TASK INSTRUCTIONS
Rewrite every one of the items below, switching each "Transcribe" to "Write out" and leaving everything else untouched.

DATA TO USE
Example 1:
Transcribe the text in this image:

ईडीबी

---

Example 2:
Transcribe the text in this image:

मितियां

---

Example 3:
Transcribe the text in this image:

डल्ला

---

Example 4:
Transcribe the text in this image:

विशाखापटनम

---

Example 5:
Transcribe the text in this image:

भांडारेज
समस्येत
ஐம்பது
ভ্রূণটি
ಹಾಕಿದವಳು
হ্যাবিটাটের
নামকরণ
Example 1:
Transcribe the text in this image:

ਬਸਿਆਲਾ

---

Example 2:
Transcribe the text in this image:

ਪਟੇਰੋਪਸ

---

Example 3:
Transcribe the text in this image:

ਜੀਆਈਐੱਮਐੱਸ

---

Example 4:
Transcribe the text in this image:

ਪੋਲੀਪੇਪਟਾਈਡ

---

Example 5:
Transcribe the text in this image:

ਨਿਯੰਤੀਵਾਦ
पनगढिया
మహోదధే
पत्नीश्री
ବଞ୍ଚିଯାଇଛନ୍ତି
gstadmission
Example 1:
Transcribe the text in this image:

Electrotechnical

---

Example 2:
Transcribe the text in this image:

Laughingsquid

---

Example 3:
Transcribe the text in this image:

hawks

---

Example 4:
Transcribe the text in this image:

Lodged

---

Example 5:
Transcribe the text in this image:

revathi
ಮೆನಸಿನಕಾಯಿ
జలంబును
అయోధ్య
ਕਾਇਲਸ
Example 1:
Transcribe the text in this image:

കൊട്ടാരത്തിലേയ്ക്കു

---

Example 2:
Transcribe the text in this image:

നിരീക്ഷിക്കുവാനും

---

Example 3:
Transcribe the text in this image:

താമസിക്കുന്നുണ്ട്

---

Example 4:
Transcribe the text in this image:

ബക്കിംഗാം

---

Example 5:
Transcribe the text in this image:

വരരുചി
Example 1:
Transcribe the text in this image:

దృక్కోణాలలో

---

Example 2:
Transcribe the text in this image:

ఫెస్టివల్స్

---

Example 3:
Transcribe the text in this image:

REPLY
Example 1:
Write out the text in this image:

ईडीबी

---

Example 2:
Write out the text in this image:

मितियां

---

Example 3:
Write out the text in this image:

डल्ला

---

Example 4:
Write out the text in this image:

विशाखापटनम

---

Example 5:
Write out the text in this image:

भांडारेज
समस्येत
ஐம்பது
ভ্রূণটি
ಹಾಕಿದವಳು
হ্যাবিটাটের
নামকরণ
Example 1:
Write out the text in this image:

ਬਸਿਆਲਾ

---

Example 2:
Write out the text in this image:

ਪਟੇਰੋਪਸ

---

Example 3:
Write out the text in this image:

ਜੀਆਈਐੱਮਐੱਸ

---

Example 4:
Write out the text in this image:

ਪੋਲੀਪੇਪਟਾਈਡ

---

Example 5:
Write out the text in this image:

ਨਿਯੰਤੀਵਾਦ
पनगढिया
మహోదధే
पत्नीश्री
ବଞ୍ଚିଯାଇଛନ୍ତି
gstadmission
Example 1:
Write out the text in this image:

Electrotechnical

---

Example 2:
Write out the text in this image:

Laughingsquid

---

Example 3:
Write out the text in this image:

hawks

---

Example 4:
Write out the text in this image:

Lodged

---

Example 5:
Write out the text in this image:

revathi
ಮೆನಸಿನಕಾಯಿ
జలంబును
అయోధ్య
ਕਾਇਲਸ
Example 1:
Write out the text in this image:

കൊട്ടാരത്തിലേയ്ക്കു

---

Example 2:
Write out the text in this image:

നിരീക്ഷിക്കുവാനും

---

Example 3:
Write out the text in this image:

താമസിക്കുന്നുണ്ട്

---

Example 4:
Write out the text in this image:

ബക്കിംഗാം

---

Example 5:
Write out the text in this image:

വരരുചി
Example 1:
Write out the text in this image:

దృక్కోణాలలో

---

Example 2:
Write out the text in this image:

ఫెస్టివల్స్

---

Example 3:
Write out the text in this image:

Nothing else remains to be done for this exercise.